### WORK INSTRUCTION:
For each line below that includes the string "Uzbek", show the whole line.
··· TASK MATERIAL ···
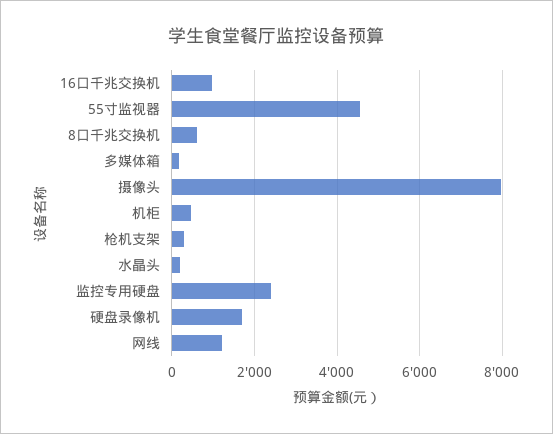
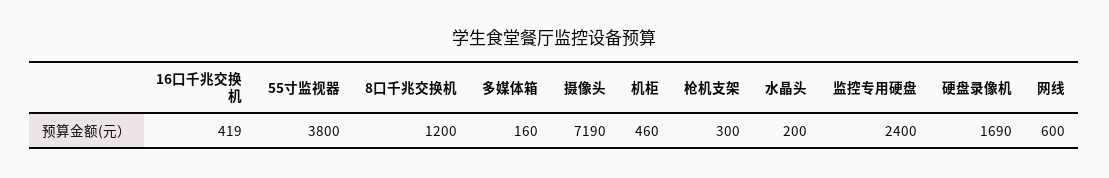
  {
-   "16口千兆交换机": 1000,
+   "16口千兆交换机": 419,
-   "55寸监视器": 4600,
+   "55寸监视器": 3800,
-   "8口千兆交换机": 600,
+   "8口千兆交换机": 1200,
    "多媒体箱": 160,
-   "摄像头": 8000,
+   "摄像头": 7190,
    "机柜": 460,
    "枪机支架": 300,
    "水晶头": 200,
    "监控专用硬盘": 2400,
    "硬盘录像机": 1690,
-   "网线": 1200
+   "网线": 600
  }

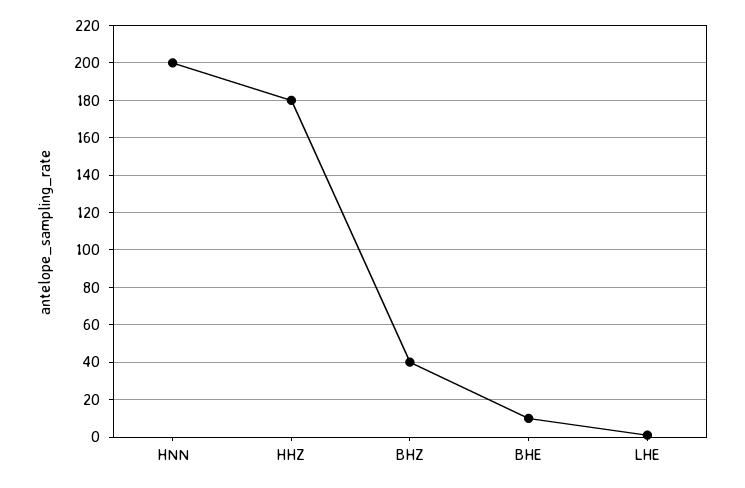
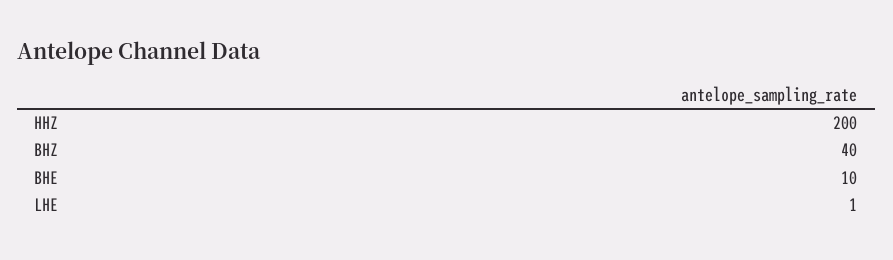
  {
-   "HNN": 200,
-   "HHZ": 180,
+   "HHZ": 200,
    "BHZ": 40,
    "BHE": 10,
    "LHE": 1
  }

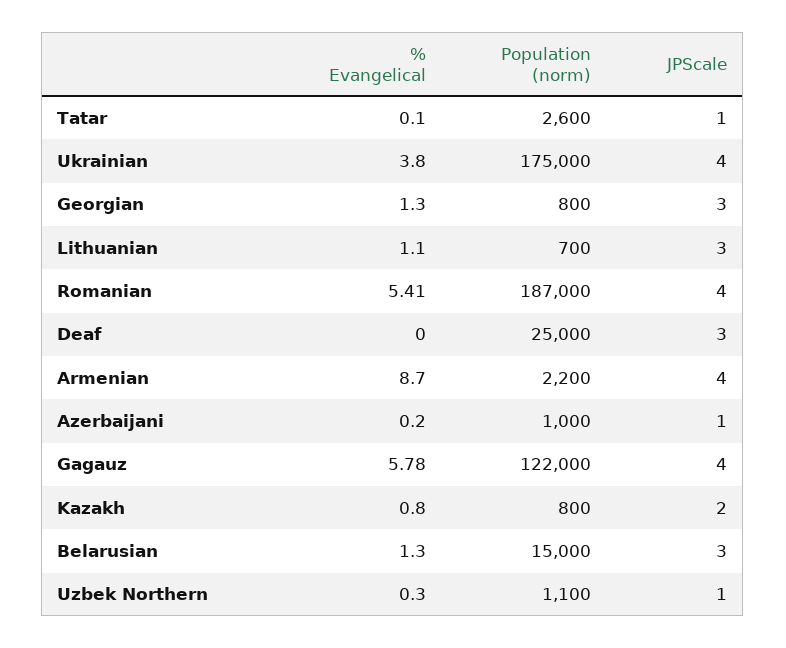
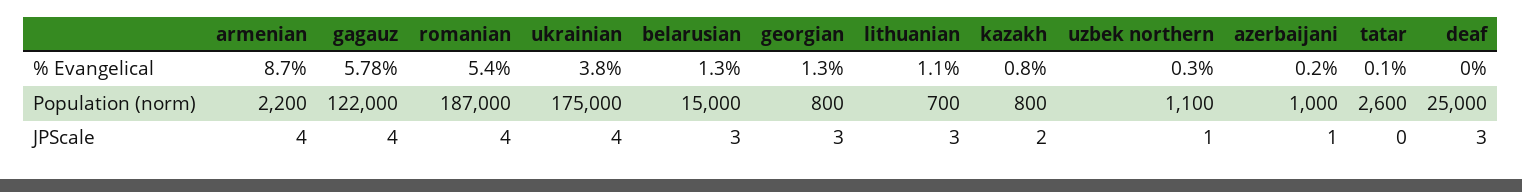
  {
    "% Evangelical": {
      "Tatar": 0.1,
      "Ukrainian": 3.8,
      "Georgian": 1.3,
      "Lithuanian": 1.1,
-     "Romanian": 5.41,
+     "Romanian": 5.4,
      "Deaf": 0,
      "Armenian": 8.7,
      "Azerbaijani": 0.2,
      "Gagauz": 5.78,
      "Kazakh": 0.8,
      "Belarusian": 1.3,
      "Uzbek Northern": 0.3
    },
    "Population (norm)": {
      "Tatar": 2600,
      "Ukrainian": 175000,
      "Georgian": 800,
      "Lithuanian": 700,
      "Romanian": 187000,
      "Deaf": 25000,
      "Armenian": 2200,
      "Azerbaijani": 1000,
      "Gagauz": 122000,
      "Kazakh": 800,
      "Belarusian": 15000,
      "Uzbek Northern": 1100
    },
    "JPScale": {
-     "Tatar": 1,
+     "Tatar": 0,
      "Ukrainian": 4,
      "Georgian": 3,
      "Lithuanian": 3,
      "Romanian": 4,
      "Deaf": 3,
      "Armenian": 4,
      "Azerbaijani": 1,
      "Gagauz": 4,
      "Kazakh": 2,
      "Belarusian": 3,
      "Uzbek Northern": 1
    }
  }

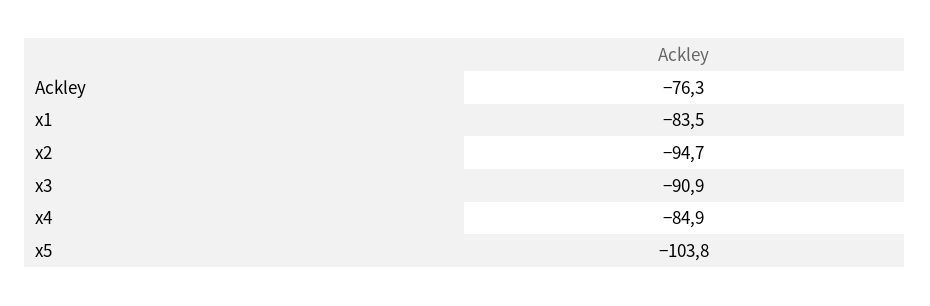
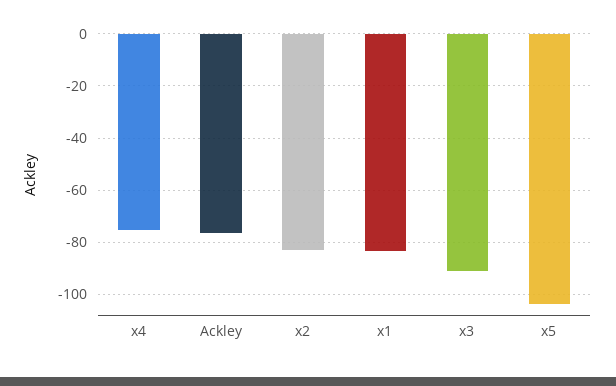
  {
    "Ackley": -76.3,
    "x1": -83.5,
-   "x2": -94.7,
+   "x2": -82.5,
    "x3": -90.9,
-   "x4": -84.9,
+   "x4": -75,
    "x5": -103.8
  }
···
### WRITTEN SOLUTION:
      "Uzbek Northern": 0.3
      "Uzbek Northern": 1100
      "Uzbek Northern": 1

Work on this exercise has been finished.